Some proposed changes to PATO:
- Consolidate relational and monadic branches: One of the more major decisions was to remove the distinction between the “relational” and “monadic” branches of PATO. The relational terms can be descendants of the monadic terms which are pre-composed with a reference to a dependent entity. This change would be a major improvement helping to relate terms dealing with similar concepts and for inference using these concepts.
- Continuums: Add a relationship ‘ranges_from’ which can be used to specify a continuum of values between two indicated qualities. Example: a color grading “from yellow to brown”.
- Position: Remove term ‘position’ after moving its children to more appropriate places.
- Enable directional references: Add classes describing directions a structure can be pointed. These classes should include pre-composed logical definitions drawing on the spatial ontology. An example would be ‘directed posteriorly’.
- Spatial term review: Review all existing PATO terms referencing spatial aspects, and verify that they are based on logical definitions using the spatial ontology.
- Size vs. shape: Several children of ‘size’ were noted to actually be types of ‘shape’. Many of these were noted and several were immediately revised by George Gkoutos. This discussion revealed that many free-text characters defined by biologists refer to size-sounding terms when they are actually describing changes in shape.

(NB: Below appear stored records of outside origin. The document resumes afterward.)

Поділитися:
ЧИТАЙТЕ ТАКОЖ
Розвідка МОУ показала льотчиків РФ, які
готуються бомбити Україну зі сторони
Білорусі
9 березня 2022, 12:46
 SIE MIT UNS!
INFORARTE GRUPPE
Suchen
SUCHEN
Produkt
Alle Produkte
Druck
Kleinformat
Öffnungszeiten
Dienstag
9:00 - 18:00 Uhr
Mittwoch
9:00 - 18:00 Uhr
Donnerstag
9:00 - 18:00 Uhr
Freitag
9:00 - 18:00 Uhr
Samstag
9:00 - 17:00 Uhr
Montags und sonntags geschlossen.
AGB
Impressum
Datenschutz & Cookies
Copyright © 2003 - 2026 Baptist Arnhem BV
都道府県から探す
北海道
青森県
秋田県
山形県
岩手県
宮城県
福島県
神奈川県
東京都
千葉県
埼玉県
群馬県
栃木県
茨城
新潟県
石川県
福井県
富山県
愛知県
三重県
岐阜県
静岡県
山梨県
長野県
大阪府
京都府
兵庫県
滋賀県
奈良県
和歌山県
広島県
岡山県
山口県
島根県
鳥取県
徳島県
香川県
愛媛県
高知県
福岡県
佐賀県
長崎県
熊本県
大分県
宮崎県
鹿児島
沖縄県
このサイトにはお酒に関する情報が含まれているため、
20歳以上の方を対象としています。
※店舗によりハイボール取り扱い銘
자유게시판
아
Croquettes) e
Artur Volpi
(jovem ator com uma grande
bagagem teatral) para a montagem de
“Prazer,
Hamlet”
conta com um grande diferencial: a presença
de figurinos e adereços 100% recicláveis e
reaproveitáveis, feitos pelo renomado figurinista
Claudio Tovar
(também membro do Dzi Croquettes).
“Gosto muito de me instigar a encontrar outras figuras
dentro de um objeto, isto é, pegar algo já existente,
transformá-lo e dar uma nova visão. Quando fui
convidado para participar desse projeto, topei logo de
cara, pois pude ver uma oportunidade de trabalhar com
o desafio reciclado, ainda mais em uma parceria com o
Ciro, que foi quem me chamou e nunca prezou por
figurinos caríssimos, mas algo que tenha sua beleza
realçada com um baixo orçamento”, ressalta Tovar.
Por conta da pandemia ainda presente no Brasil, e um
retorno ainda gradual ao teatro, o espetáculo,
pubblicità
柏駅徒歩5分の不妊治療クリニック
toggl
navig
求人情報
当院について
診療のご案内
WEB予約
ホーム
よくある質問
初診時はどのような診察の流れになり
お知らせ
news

- Changes in various term definitions:
- PATO:1485 should be obsoleted and two new separate terms, ‘condensed’ and ‘compressed’ (as a synonym of ‘flattened’) should be added. ‘Condensed’ is considered to be a type of ‘structure’, while ‘flattened’ is a ‘shape’ instead of a ‘curvature’. All children of ‘flattened’ should be reviewed to remove references to ‘curvature’.
- Improved definition for ‘morphology’ referencing “shape or size or structure”.
- Clarified terms ‘surface feature shape’ and ‘texture’. The parent term ‘surface shape’ was obsoleted while ‘surface feature shape’ is retained as a shape with a repeated feature on a surface. A ‘has_repeated_part’ relation should be added to be used in pre-composed subclasses of ‘surface feature shape’, linking them to specific shapes.
- Add a term defining ‘spatial density’. The existing ‘density’ term refers to the physics concept.
- Spatial pattern: We proposed reworking the ‘spatial pattern’ term hierarchy to logically reference other terms which the given pattern is in respect to (structures, colors, etc.). The ‘color pattern’ term should be moved under ‘spatial pattern’.
- Synonyms: We discussed some community-specific term labels for various PATO classes. There is an existing OBO standard for how to implement these as synonyms. Community-specific applications would need to support display of the appropriate synonym.
- Comparative relations: Generalize existing comparative relations in PATO. For example, Instead of ‘increased_in_magnitude_relative_to’, it will be ‘increased_in_value_relative_to’.
- Qualitative branch: Clean up and better document ‘qualitative’ hierarchy (which is used for various logical “shortcuts”).
EQ representation issues:
- Size bins: Relative size characters (small, medium, large) can be represented by creating (within a given annotation application) anonymous subclasses of size which are related to each other in the appropriate way using relations such as ‘increased_in_magnitude_relative_to’. This will provide the appropriate relative size inferencing for the given character states, but, as in the original paper, not be readily comparable to size classes created for characters in other studies.
- Negation: When describing a phenotype that is simply “not something else”, e.g. ‘not round’, the complement_of operator should be used in an OWL class expression.
- Comparative/relative qualities should not be conflated with relational (or, better, dependent) qualities. Comparative relations such as ‘increased_in_value_relative_to’ can be used to relate one EQ to another.
- Phenex and other annotation tools should provide enhanced interfaces for these special representation issues: creating comparative EQs by simply entering a relative entity or taxon, a simple means to say things like ‘not round’, and a way to create local groups of relatively ordered qualities for a given character (e.g. small, medium, large).